─── Document excerpt

We are well into the first decade of the 21st century, and we still don’t have a convenient term for the period, the way we talk about the “eighties or “nineties.” As we were preparing for the new millennium seven years ago, I suggested we might resurrect a locution from a century ago, and call these years the “aughts.”
After all, I can remember my grandparents talking about something that happened “in nineteen and aught eight,” and the term worked for them. “Aught” means zero; “an aught” is a variation of “a naught” (in the same way that “a napron” became “an apron”), and “naught” comes from the Old English word for “nothing.”
So “aught” has a fine linguistic pedigree, but the only time it appears in common speech is when guys are talking about guns and somebody mentions an “aught six.”
This waning year is also an “aught six,” but the phrase comes from 1906, when the U.S. Army slightly modified its .30-caliber rifle of 1903 – that is, the .30-03 – to produce the .30-06. The cartridge for this rifle must have been a successful design, because to this day the “thirty aught six” is a popular hunting round.
Before that, ammunition was generally named by caliber (expressed in hundredths of an inch, as with .22-caliber) and the cartridge load, expressed in grains of black powder.
(This seems to be Parenthesis Day here. “Black powder” is traditional gunpowder, made from sulfur, charcoal and saltpeter. Just about everybody these days uses “smokeless powder,” which is made from high explosives like nitrocellulose and nitroglycerin.)
So, a “.32-20” – my dad had both a rifle and pistol that shot that ammo, and it was also the name of a Denver jug band that one of my sons-in-law played in years ago – was .32-caliber, and the cartridge had 20 grains of black powder.

──────
─── Entries shown

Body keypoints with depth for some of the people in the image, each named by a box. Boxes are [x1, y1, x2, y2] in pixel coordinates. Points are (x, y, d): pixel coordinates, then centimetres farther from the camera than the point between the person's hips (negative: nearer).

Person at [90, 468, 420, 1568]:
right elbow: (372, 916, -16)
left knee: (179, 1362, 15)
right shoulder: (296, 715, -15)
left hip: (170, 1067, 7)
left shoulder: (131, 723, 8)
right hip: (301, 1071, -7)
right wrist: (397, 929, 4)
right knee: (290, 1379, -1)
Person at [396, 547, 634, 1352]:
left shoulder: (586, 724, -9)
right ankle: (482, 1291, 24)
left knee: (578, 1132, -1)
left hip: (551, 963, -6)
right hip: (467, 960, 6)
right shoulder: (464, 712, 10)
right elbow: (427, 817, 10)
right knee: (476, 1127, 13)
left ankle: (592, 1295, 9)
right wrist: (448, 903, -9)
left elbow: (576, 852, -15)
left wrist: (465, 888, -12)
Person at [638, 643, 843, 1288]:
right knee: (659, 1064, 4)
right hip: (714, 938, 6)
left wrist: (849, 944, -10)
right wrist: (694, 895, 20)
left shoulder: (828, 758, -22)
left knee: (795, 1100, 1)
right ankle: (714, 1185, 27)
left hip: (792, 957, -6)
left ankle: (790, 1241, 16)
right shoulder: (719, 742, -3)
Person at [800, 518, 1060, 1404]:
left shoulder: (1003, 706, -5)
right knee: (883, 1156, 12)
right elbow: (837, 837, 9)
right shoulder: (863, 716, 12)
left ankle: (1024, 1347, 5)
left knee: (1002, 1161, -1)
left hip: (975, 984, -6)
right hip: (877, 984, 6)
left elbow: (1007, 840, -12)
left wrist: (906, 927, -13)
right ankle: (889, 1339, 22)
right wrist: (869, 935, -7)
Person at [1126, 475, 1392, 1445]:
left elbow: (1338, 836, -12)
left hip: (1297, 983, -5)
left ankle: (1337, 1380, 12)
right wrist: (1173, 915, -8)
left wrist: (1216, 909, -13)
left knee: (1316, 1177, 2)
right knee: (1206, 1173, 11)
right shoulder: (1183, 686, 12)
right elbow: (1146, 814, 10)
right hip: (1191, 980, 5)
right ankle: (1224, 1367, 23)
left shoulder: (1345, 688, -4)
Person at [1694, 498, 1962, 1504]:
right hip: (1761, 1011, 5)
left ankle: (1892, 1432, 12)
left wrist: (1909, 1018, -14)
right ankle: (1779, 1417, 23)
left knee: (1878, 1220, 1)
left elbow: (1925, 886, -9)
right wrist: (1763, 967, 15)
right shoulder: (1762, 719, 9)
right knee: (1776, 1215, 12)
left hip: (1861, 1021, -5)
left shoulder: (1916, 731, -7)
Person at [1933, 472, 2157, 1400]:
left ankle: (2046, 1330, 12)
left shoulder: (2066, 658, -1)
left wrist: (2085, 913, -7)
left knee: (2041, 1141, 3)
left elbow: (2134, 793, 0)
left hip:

──────

Problems to work on:
1 – Update the essay on the word "aught", starting with "After all, I" and going on through "popular hunting round.", and replace "rifle" with "firearm".
2 – Answer these questions from the essay on the word "aught":
(a) What number does "aught" mean?
(b) In what year did the U.S. Army modify its .30-caliber rifle to produce the .30-06?
(c) How many grains of black powder did the .32-20 cartridge hold?
3 – Pick up the essay on the word "aught" from where it stops.

Responses:
1 –
After all, I can remember my grandparents talking about something that happened “in nineteen and aught eight,” and the term worked for them. “Aught” means zero; “an aught” is a variation of “a naught” (in the same way that “a napron” became “an apron”), and “naught” comes from the Old English word for “nothing.”
So “aught” has a fine linguistic pedigree, but the only time it appears in common speech is when guys are talking about guns and somebody mentions an “aught six.”
This waning year is also an “aught six,” but the phrase comes from 1906, when the U.S. Army slightly modified its .30-caliber firearm of 1903 – that is, the .30-03 – to produce the .30-06. The cartridge for this firearm must have been a successful design, because to this day the “thirty aught six” is a popular hunting round.

2 –
(a) Zero.
(b) 1906.
(c) 20 grains.

3 –
In our military, the .30-06 replaced the .30-40 Krag, which was .30-caliber with 40 grains of powder. I had an uncle who hunted deer with the Krag, and he swore by it. But during the Spanish-American War of 1898, the Spanish soldiers with their German-designed Mausers outshot the Americans with their Krags. So our army’s Ordinance Department licensed some Mauser patents and designed an improved bolt-action rifle, the .30-03 that became the .30-06.
Of all the caliber-powder designations, the most famous must be the Winchester “.30-30,” which of course was .30-caliber with 30 grains of powder. I once saw “30-30” in a newspaper story, and called the editor to say it should have been “.30-30” and explained why. I was told that nobody cares about such trivia.
I warned that editor about provoking the wrath of gun fanciers, as well as dangerous English majors and enraged history buffs, but she’s still alive and well.
And so, to the best of my knowledge, is the editor of an adult-Western series that Martha and I used to write for. The episodes all took place in 1860-61, before brass cartridges were in common use. People either poured powder into the chambers or used paper cartridges.
In one of the series Westerns, not written by us, there was a scene where the hero and his company are surrounded by bad guys, and there are piles of spent brass cartridges around them. I mentioned this anachronism to the editor, who said that “These books are read by guys in truck stops who wouldn’t know.”
I mentioned that of all segments of American society, the ones most likely to know their firearms history are “guys in truck stops,” and he ought not to have such contempt for the people who kept us working. In the interest of continued work, I didn’t pursue the argument; I might as well have, since that editor quit buying from us shortly thereafter.
The “thirty-thirty” even entered computer terminology as the “winchester disk drive.” One version has it that “Winchester” was IBM’s internal code name for the hard disk it invented and put on the market in 1973. Another says that the first IBM hard disks had two spindles, each holding 30 megabytes, making it a 30-30, which inspired the “Winchester” designation.
This wasn’t that long ago, so you’d think that there would be a definitive account, rather than competing folklore versions, to explain why hard disks used to be called “winchesters.”
That term is now as outdated as “aught,” which despite its unpopularity is still a good term for this decade, since it so well describes such contemporary matters as “value of the latest Britney Spears news detailed by the networks” and “accomplishments of the Republican Congress just adjourned.”